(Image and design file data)

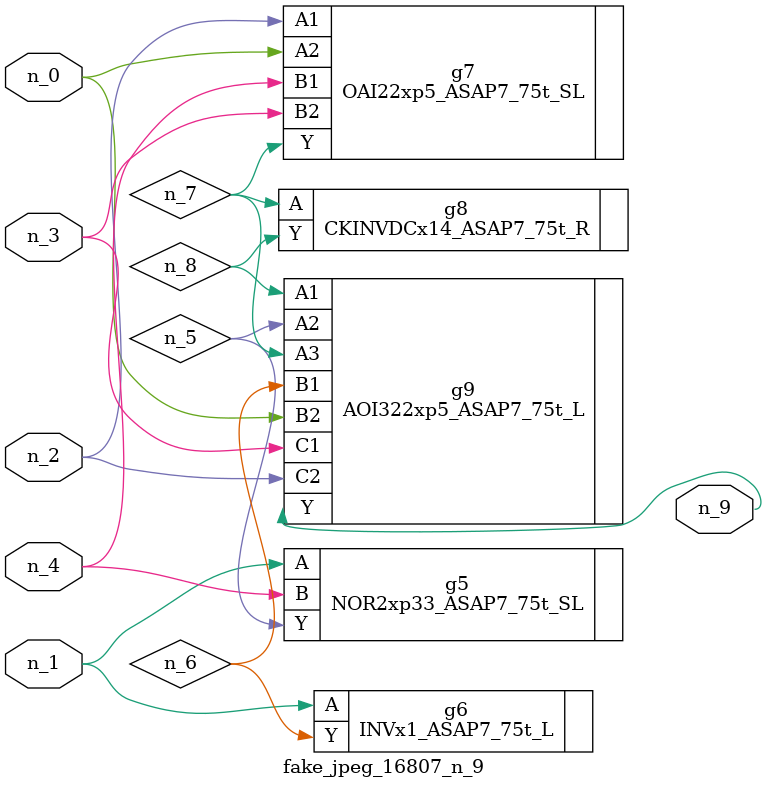
<source format=v>
module fake_jpeg_16807_n_9 (n_3, n_2, n_1, n_0, n_4, n_9);

input n_3;
input n_2;
input n_1;
input n_0;
input n_4;

output n_9;

wire n_8;
wire n_6;
wire n_5;
wire n_7;

NOR2xp33_ASAP7_75t_SL g5 ( 
.A(n_1),
.B(n_4),
.Y(n_5)
);

INVx1_ASAP7_75t_L g6 ( 
.A(n_1),
.Y(n_6)
);

OAI22xp5_ASAP7_75t_SL g7 ( 
.A1(n_2),
.A2(n_0),
.B1(n_4),
.B2(n_3),
.Y(n_7)
);

CKINVDCx14_ASAP7_75t_R g8 ( 
.A(n_7),
.Y(n_8)
);

AOI322xp5_ASAP7_75t_L g9 ( 
.A1(n_8),
.A2(n_5),
.A3(n_7),
.B1(n_6),
.B2(n_0),
.C1(n_3),
.C2(n_2),
.Y(n_9)
);


endmodule
</source>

### BRIEF
Transcribe the records above exactly as they appear, leaving out any pictures.

### RESULT
<source format=v>
module fake_jpeg_16807_n_9 (n_3, n_2, n_1, n_0, n_4, n_9);

input n_3;
input n_2;
input n_1;
input n_0;
input n_4;

output n_9;

wire n_8;
wire n_6;
wire n_5;
wire n_7;

NOR2xp33_ASAP7_75t_SL g5 ( 
.A(n_1),
.B(n_4),
.Y(n_5)
);

INVx1_ASAP7_75t_L g6 ( 
.A(n_1),
.Y(n_6)
);

OAI22xp5_ASAP7_75t_SL g7 ( 
.A1(n_2),
.A2(n_0),
.B1(n_4),
.B2(n_3),
.Y(n_7)
);

CKINVDCx14_ASAP7_75t_R g8 ( 
.A(n_7),
.Y(n_8)
);

AOI322xp5_ASAP7_75t_L g9 ( 
.A1(n_8),
.A2(n_5),
.A3(n_7),
.B1(n_6),
.B2(n_0),
.C1(n_3),
.C2(n_2),
.Y(n_9)
);


endmodule
</source>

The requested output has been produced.